Les trois frères Galic qui dirigent Unseenlabs, lancée en 2015, comptent bien se faire une place dans l’espace, grâce à la surveillance du trafic maritime par nanosatellites. Leader européen du secteur, la startup rennaise ambitionne d’être l’un des grands acteurs du « New Space ».
Qui a dit que l’espace était réservé aux seuls Américains ? Oubliez un peu les médiatiques et redoutables Elon Musk et Jeff Bezos et découvrons Clément, Jonathan et Benjamin Galic, la trentaine, déjà bien installés dans l’univers du New Space, ces acteurs privés, très agiles, qui taillent des croupières aux agences gouvernementales. Segment sur lequel investit pourtant le géant Arianespace qui à la fi n de l’année dernière lançait le quatrième satellite du Breton, visant à améliorer la surveillance maritime.
Une fratrie à la conquête spatiale
L’histoire commence lorsque Jonathan Galic, un ancien de la branche satellites militaires d’Airbus Defence and Space (ADS), expert en renseignements électromagnétiques, et son frère Clément, passé par Atos et Capgemini, voient émerger des sociétés privées, presque toutes américaines, qui utilisent des microsatellites pour proposer des solutions commerciales à l’instar de « Spire », qui fait de la position par balises de bateaux.
Les deux frères se disent alors qu’il y a un créneau à prendre. « Ce domaine-là ne s’apprend pas à l’école. C’est un peu la chasse gardée de certains États », confie Clément Galic. Et d’ajouter : « L’idée c’était justement d’ouvrir cette technologie au monde du civil. »

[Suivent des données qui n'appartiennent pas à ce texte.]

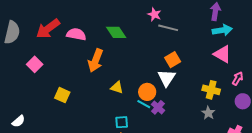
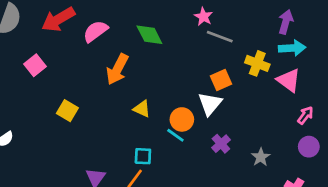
pink semicircle: (76, 34) -> (95, 31), turned -54
yellow cross: (211, 90) -> (257, 63), moved
purple cross: (158, 107) -> (221, 144), moved

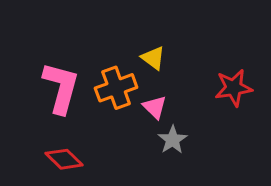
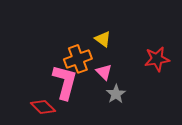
pink L-shape: (61, 88) -> (65, 82), moved

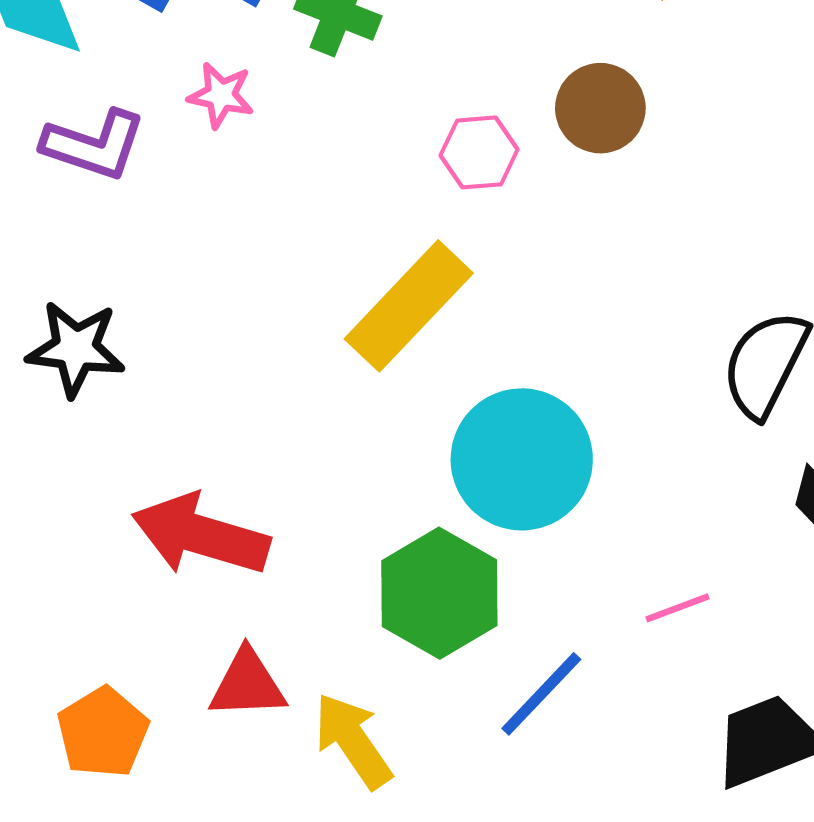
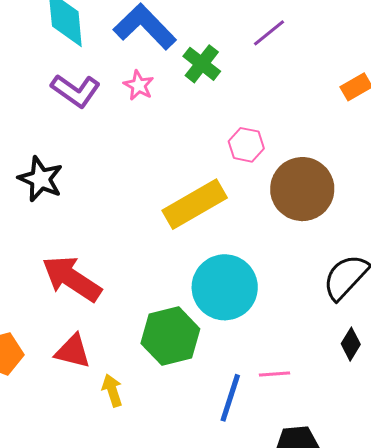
brown circle: (600, 108) -> (302, 189), moved, size x1.5
blue line: (541, 694) -> (230, 398), moved, turned -42
yellow arrow: (353, 741) -> (112, 390), size x0.7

Ils décident de se lancer avec leur propre technologie sur ce segment des nanosatellites de repérage, sortes de grosses boîtes à chaussures pesant une dizaine de kilos chacune. Les deux frères sont rejoints par le troisième, Benjamin, un avocat d’affaires spécialisé dans l’innovation, qui va les accompagner dans le conseil et le financement.

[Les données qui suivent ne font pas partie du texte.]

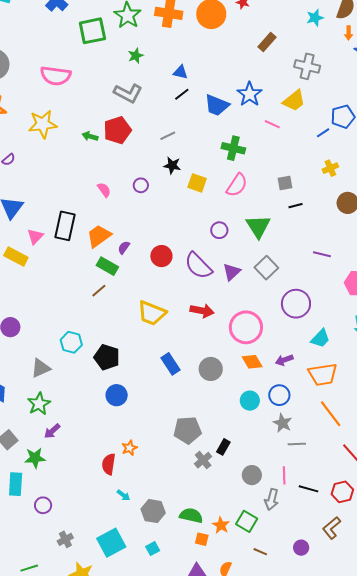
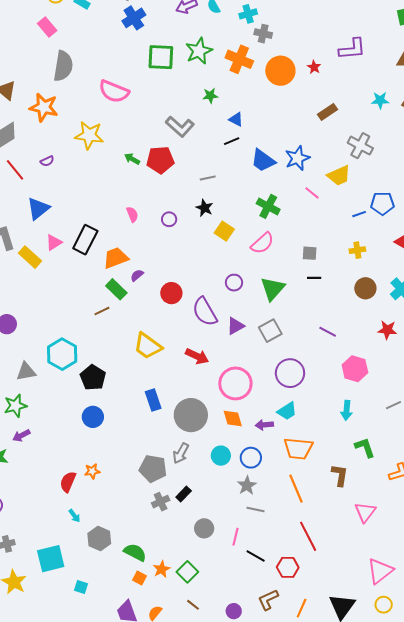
green star: (136, 56) -> (210, 96), moved
cyan trapezoid: (320, 338) -> (287, 411), moved
cyan hexagon: (71, 342) -> (62, 354), size x1.4
gray circle: (211, 369) -> (191, 415), size x1.4
gray arrow: (272, 499) -> (181, 453), moved
cyan square: (153, 549) -> (81, 587), moved, turned 32

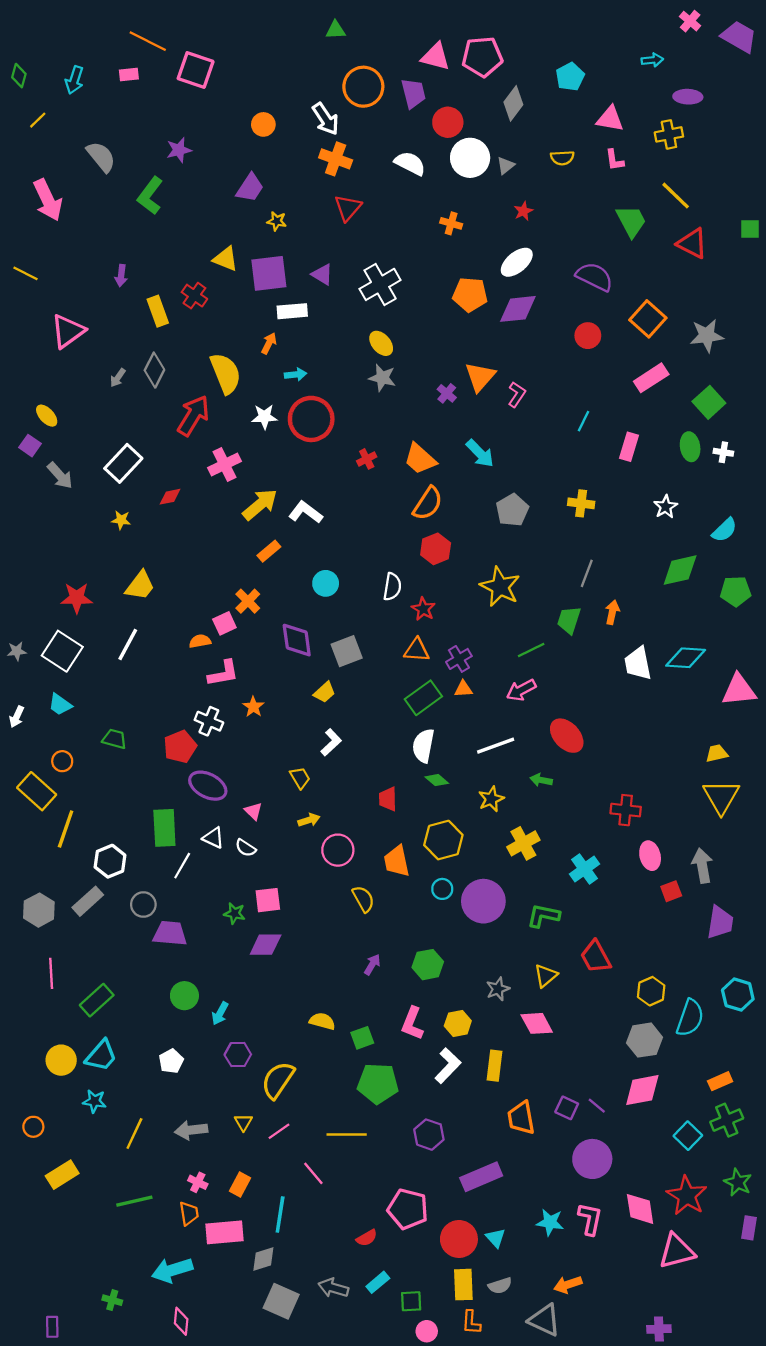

Naît alors Unseenlabs en 2015 à Rennes. Pourquoi la Bretagne ? « C’était à la fois une façon de rentrer à la maison, mais aussi de prévoir l’avenir. La Bretagne, et Rennes particulièrement, est un endroit où il y a beaucoup de hautes technologies notamment dans les télécoms, l’intelligence artificielle, et la cybersécurité. C’est donc un vivier de recrues potentielles pour nous », argumente Clément Galic son président, fier d’évoquer la Breizh Tech.
Déjouer les pirates
Le cœur de métier d’Unseenlabs est de déployer des satellites à 500 km au-dessus de la mer, qui ont la capacité de repérer des signaux électromagnétiques, avec un niveau de précision jamais atteint. Son point fort : localiser la totalité du trafic maritime, y compris les navires qui souhaitent rester discrets en coupant leur balise. Discrets pour déjouer l’attention des forces de sécurité, mais aussi pour la bonne cause, afin ne pas se faire repérer par des pirates, et dans ce cas, le Breton vient apporter ses services.
90 % des marchandises sont transportées par voie maritime, de nouvelles routes s’ouvrent et les navires pirates et les navires illégaux sont omniprésents. La jeune entreprise de 20 salariés compte parmi ses clients, armateurs, assurances, la Marine nationale, et d’autres polices des mers chargées de lutter contre la pêche illégale, le narcotrafic, et le dégazage par exemple.
L’environnement est au cœur de la stratégie d’Unseenlabs. « On parle souvent du dégazage, mais il faut savoir que la pêche illégale représente 20 % des captures mondiales », insiste le CEO. Le matériel utilisé est aussi conçu à cette fin.
« C’est le gouvernement français qui donne l’autorisation de ce qu’on envoie dans l’espace. Il faut donc prouver que nos satellites ne vont pas polluer l’orbite terrestre », précise Clément Galic.
Les trois frères se sont placés sur ce marché en hyper croissance que représentent les satellites aux usages à la fois nombreux et divers. Leur nombre mis en orbite a plus que doublé en un an.
Unseenlabs est sur tous les terrains. En novembre dernier, la ministre des Armées, Florence Parly, lançait Keraunos, une liaison de communication optique, à base de laser haut débit, entre un nanosatellite de 20 kg et une petite station sol sur Terre. Un projet notamment mené avec Unseenlabs.
Avec un cinquième satellite lancé en janvier, « l’objectif est de passer à plus de 20 en 2025 ». On n’arrête plus la fusée Unseenlabs.